Give back the full listing, character for character, with no pictures.

++++ Data segment

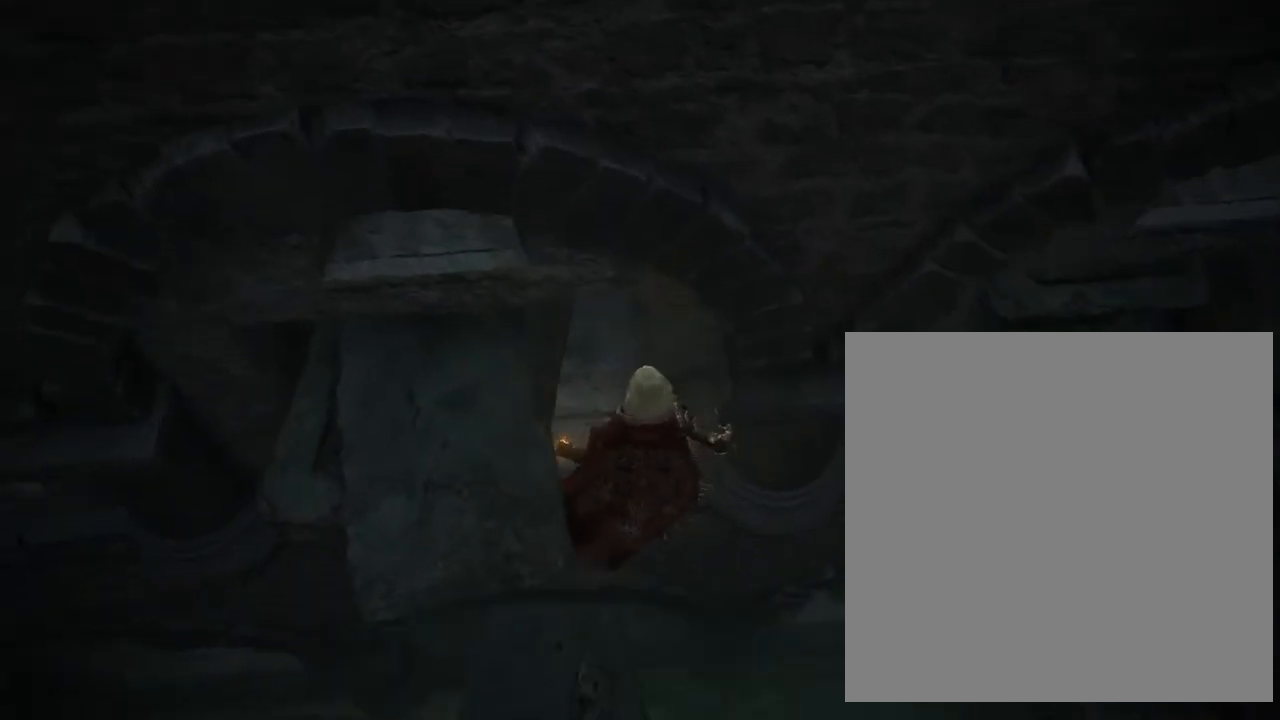
{"buttons": [], "left_stick": "up-left", "right_stick": "center", "events": [[167, "right_stick", "center"], [300, "right_stick", "left"], [433, "right_stick", "center"]]}
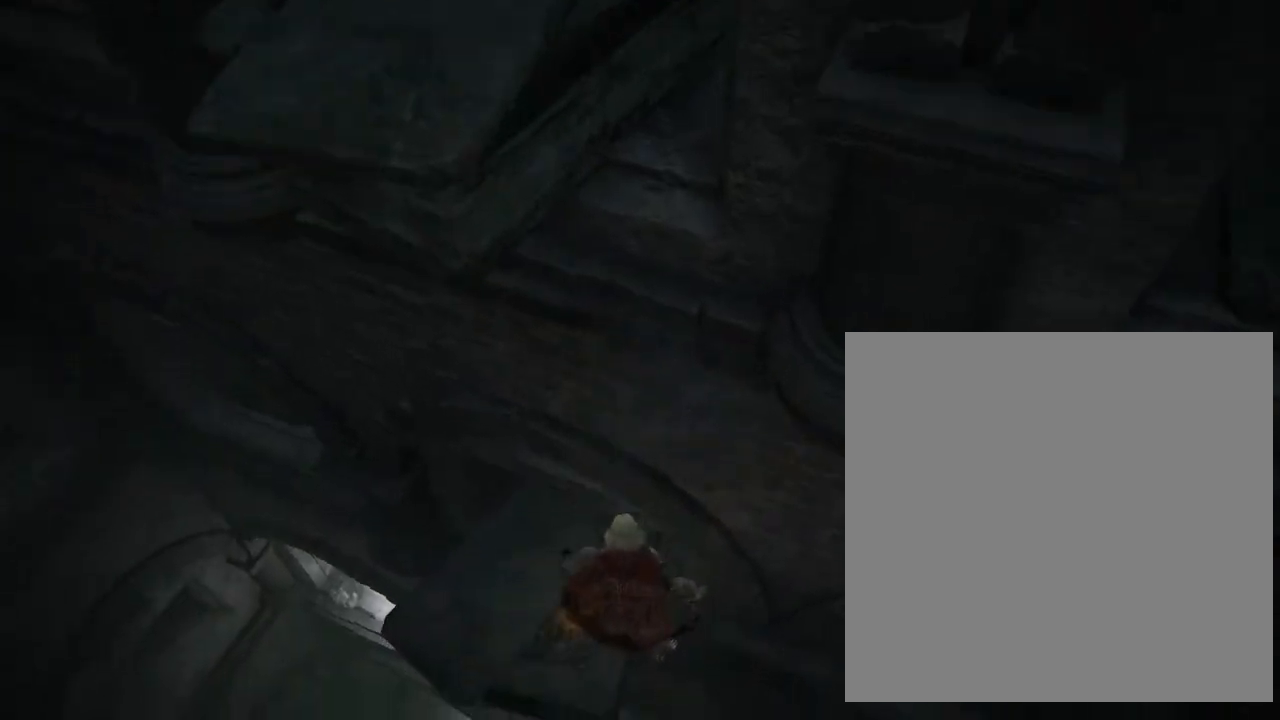
{"buttons": [], "left_stick": "up-left", "right_stick": "center", "events": [[200, "left_stick", "center"], [367, "left_stick", "up-left"]]}
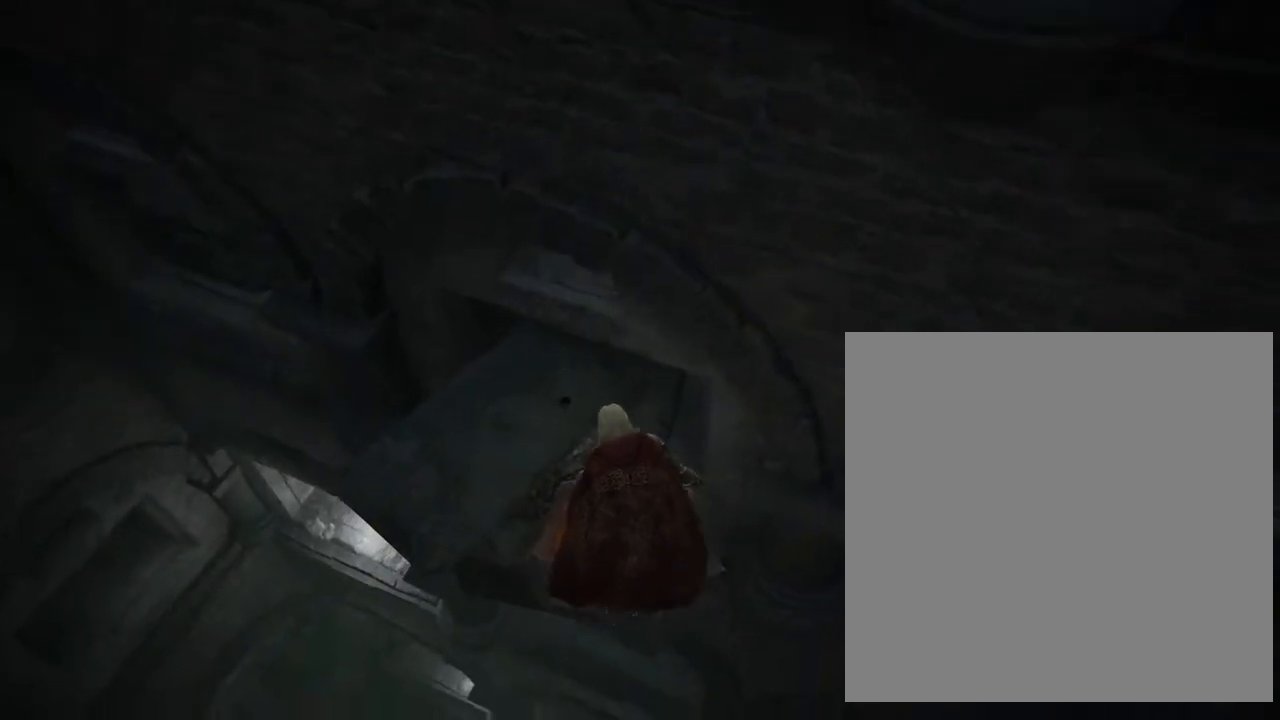
{"buttons": [], "left_stick": "up-left", "right_stick": "right", "events": [[100, "right_stick", "right"], [300, "left_stick", "center"], [300, "right_stick", "center"], [367, "right_stick", "right"], [467, "left_stick", "up-left"]]}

++++++++

## Solution to this exercise
{"buttons": [], "left_stick": "up-left", "right_stick": "center", "events": [[167, "right_stick", "center"], [300, "right_stick", "left"], [433, "right_stick", "center"]]}
{"buttons": [], "left_stick": "up-left", "right_stick": "center", "events": [[200, "left_stick", "center"], [367, "left_stick", "up-left"]]}
{"buttons": [], "left_stick": "up-left", "right_stick": "right", "events": [[100, "right_stick", "right"], [300, "left_stick", "center"], [300, "right_stick", "center"], [367, "right_stick", "right"], [467, "left_stick", "up-left"]]}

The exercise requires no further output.